A more wistful film than usual by Anderson, who is back in fine form as we enter the world of a fictional play populated by a range of eccentric characters.

Review #2,665
Dir. Wes Anderson
2023 | USA | Drama, Comedy | 105 min | 2.39:1 | English
M18 (passed clean) on appeal for brief graphic nudity, smoking and some suggestive material
Cast: Jason Schwartzman, Scarlett Johansson, Tom Hanks, Jeffrey Wright, Tilda Swinton, Bryan Cranston, Edward Norton
Plot: Following a writer on his world-famous fictional play about a grieving father who travels with his tech-obsessed family to the small rural Asteroid City to compete in a junior stargazing event, only to have his world view disrupted forever.
Awards: Nom. for Palme d’Or (Cannes)
Distributor: United International Pictures
Accessibility Index
Subject Matter: Moderate – Unlikely Connections; Community; Theatre
Narrative Style: Slightly Complex
Pace: Normal
Audience Type: Slightly Mainstream
Viewed: In Theatres – The Projector Golden Mile
Spoilers: No
After the debacle that was The French Dispatch (2021), which was to me Wes Anderson’s weakest film, one that I nearly walked out on, Asteroid City sees him back in fine form, thus restoring some measure of faith in him.
Although the film is unmistakably Anderson’s, it still does feel like he is trapped in his own creative prison and pursuing an aesthetics of regression to its very extreme.

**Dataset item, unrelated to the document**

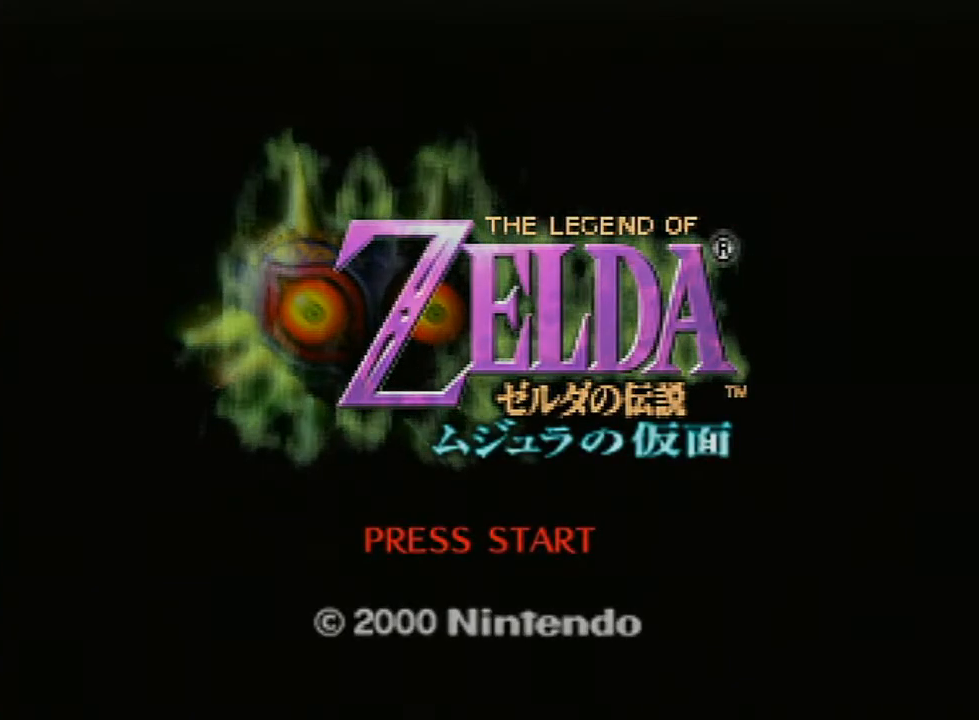
{"buttons": ["START"], "left_stick": "center", "right_stick": "center", "events": [[17, "A", "down"], [50, "A", "up"], [50, "START", "down"], [83, "START", "up"], [133, "A", "down"], [133, "START", "down"], [167, "A", "up"], [200, "A", "down"], [200, "START", "up"], [233, "A", "up"], [267, "START", "down"], [300, "A", "down"], [300, "START", "up"], [333, "A", "up"], [367, "START", "down"], [383, "A", "down"], [417, "START", "up"], [450, "A", "up"], [483, "START", "down"]]}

Having said that, Asteroid City somehow works because it is a more wistful film than usual, recalling The Royal Tenebaums (2001) in tone. Instead of a dysfunctional family, we have groups of eccentric characters in Asteroid City, as we enter the world of a fictional play.
Intercutting with black-and-white segments which are meant to be ‘behind-the-scenes’ set backstage, a story unfolds about a man whose wife had recently passed on as he brings his children to the eponymous locale to partake in a junior stargazing event.
The town begins to populate with people and everyone becomes temporary neighbours. Somehow the whole visual and narrative construct reminds me of Lars von Trier’s Dogville (2003) in its conceptual artifice and self-pretence.
“You can’t wake up if you don’t fall asleep”
And like Jacques Rivette’s radically-mounted Noroit (1976), intertitles containing ‘Acts’ and ‘Scenes’ are inserted conspicuously, though this feels much more natural considering it’s about a play.
Something happens at the film’s midpoint (one of Anderson’s most spellbinding moments) which drastically alters the trajectory of the narrative, with the characters realising that their short stay might be unexpectedly prolonged.
Jason Schwartzman is excellent as the grieving father, while Scarlett Johansson steals almost every scene she’s in as a lonely woman with a daughter.
Ultimately, Asteroid City is Anderson’s take on the ‘wild west’ and nostalgia for the ‘50s. It is neither a paean nor an elegy, but as I said, it sure is wistful.